Importance: Cardiovascular deaths and influenza epidemics peak during winter in temperate regions.
Objectives: To quantify the temporal association between population increases in seasonal influenza infections and mortality due to cardiovascular causes and to test if influenza incidence indicators are predictive of cardiovascular mortality during the influenza season.
Design, setting, and participants: Time-series analysis of vital statistics records and emergency department visits in New York City, among cardiovascular deaths that occurred during influenza seasons between January 1, 2006, and December 31, 2012. The 2009 novel influenza A(H1N1) pandemic period was excluded from temporal analyses.
Exposures: Emergency department visits for influenza-like illness, grouped by age (≥0 years and ≥65 years) and scaled by laboratory surveillance data for viral types and subtypes, in the previous 28 days.
Main outcomes and measures: Mortality due to cardiovascular disease, ischemic heart disease, and myocardial infarction.
Results: Among adults 65 years and older, who accounted for 83.0% (73 363 deaths) of nonpandemic cardiovascular mortality during influenza seasons, seasonal average influenza incidence was correlated year to year with excess cardiovascular mortality (Pearson correlation coefficients ≥0.75, P ≤ .05 for 4 different influenza indicators).
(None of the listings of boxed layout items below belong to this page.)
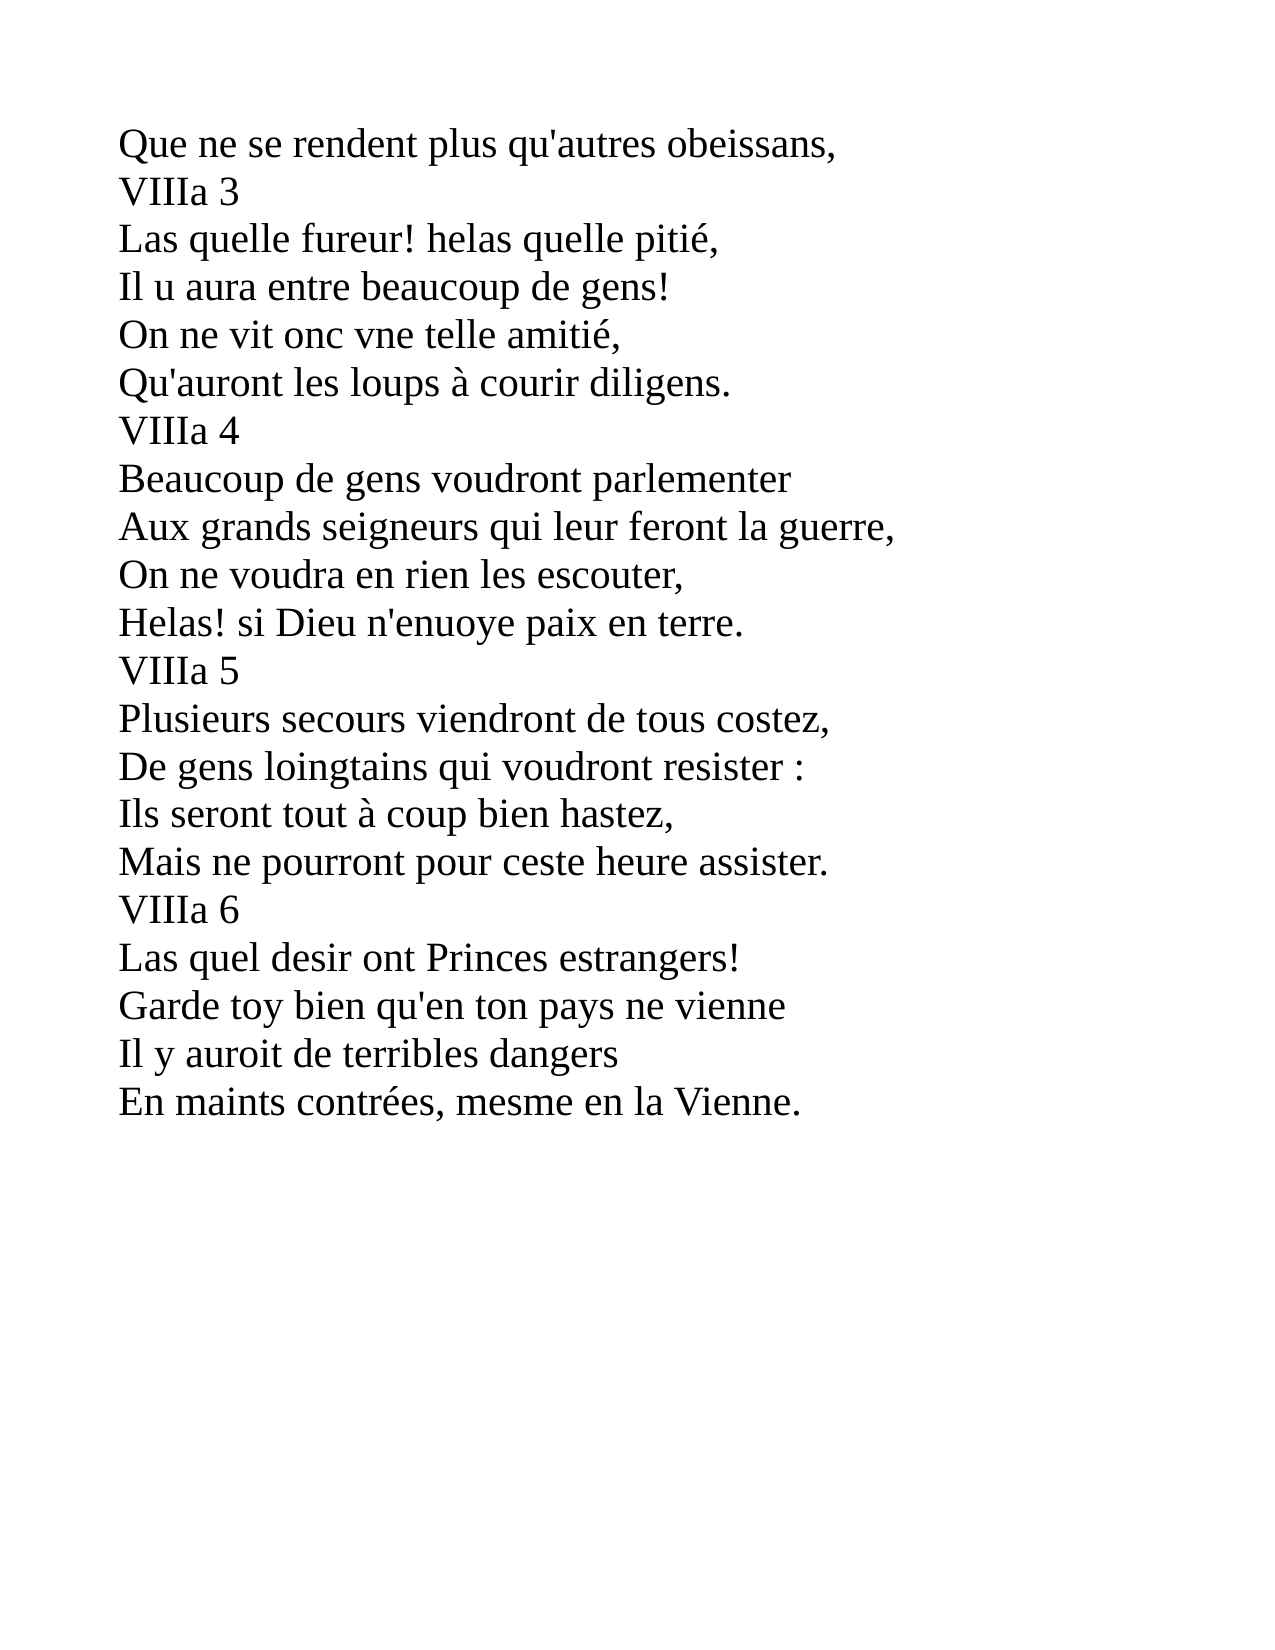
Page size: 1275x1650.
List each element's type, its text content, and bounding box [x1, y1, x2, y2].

text Las quel desir ont Princes estrangers! [118, 933, 1157, 981]
text Garde toy bien qu'en ton pays ne vienne [118, 981, 1157, 1028]
text Que ne se rendent plus qu'autres obeissans, [118, 118, 1157, 166]
text Beaucoup de gens voudront parlementer [118, 453, 1157, 501]
text On ne voudra en rien les escouter, [118, 549, 1157, 597]
text Qu'auront les loups à courir diligens. [118, 358, 1157, 406]
text VIIIa 4 [118, 406, 1157, 453]
text Il u aura entre beaucoup de gens! [118, 262, 1157, 310]
text VIIIa 5 [118, 645, 1157, 693]
text On ne vit onc vne telle amitié, [118, 310, 1157, 358]
text En maints contrées, mesme en la Vienne. [118, 1076, 1157, 1124]
text VIIIa 6 [118, 885, 1157, 933]
text De gens loingtains qui voudront resister : [118, 741, 1157, 789]
text Mais ne pourront pour ceste heure assister. [118, 837, 1157, 885]
text Plusieurs secours viendront de tous costez, [118, 693, 1157, 741]
text Helas! si Dieu n'enuoye paix en terre. [118, 597, 1157, 645]
text Las quelle fureur! helas quelle pitié, [118, 214, 1157, 262]
text Aux grands seigneurs qui leur feront la guerre, [118, 501, 1157, 549]
text Ils seront tout à coup bien hastez, [118, 789, 1157, 837]
text Il y auroit de terribles dangers [118, 1028, 1157, 1076]
text VIIIa 3 [118, 166, 1157, 214]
In daily time-series analyses using 4 different influenza metrics, interquartile range increases in influenza incidence during the previous 21 days were associated with an increase between 2.3% (95% CI, 0.7%-3.9%) and 6.3% (95% CI, 3.7%-8.9%) for cardiovascular disease mortality and between 2.4% (95% CI, 1.1%-3.6%) and 6.9% (95% CI, 4.0%-9.9%) for ischemic heart disease mortality among adults 65 years and older. The associations were most acute and strongest for myocardial infarction mortality, with each interquartile range increase in influenza incidence during the previous 14 days associated with mortality increases between 5.8% (95% CI, 2.5%-9.1%) and 13.1% (95% CI, 5.3%-20.9%). Out-of-sample prediction of cardiovascular mortality among adults 65 years and older during the 2009-2010 influenza season yielded average estimates with 94.0% accuracy using 4 different influenza metrics.
Conclusions and relevance: Emergency department visits for influenza-like illness were associated with and predictive of cardiovascular disease mortality. Retrospective estimation of influenza-attributable cardiovascular mortality burden combined with accurate and reliable influenza forecasts could predict the timing and burden of seasonal increases in cardiovascular mortality.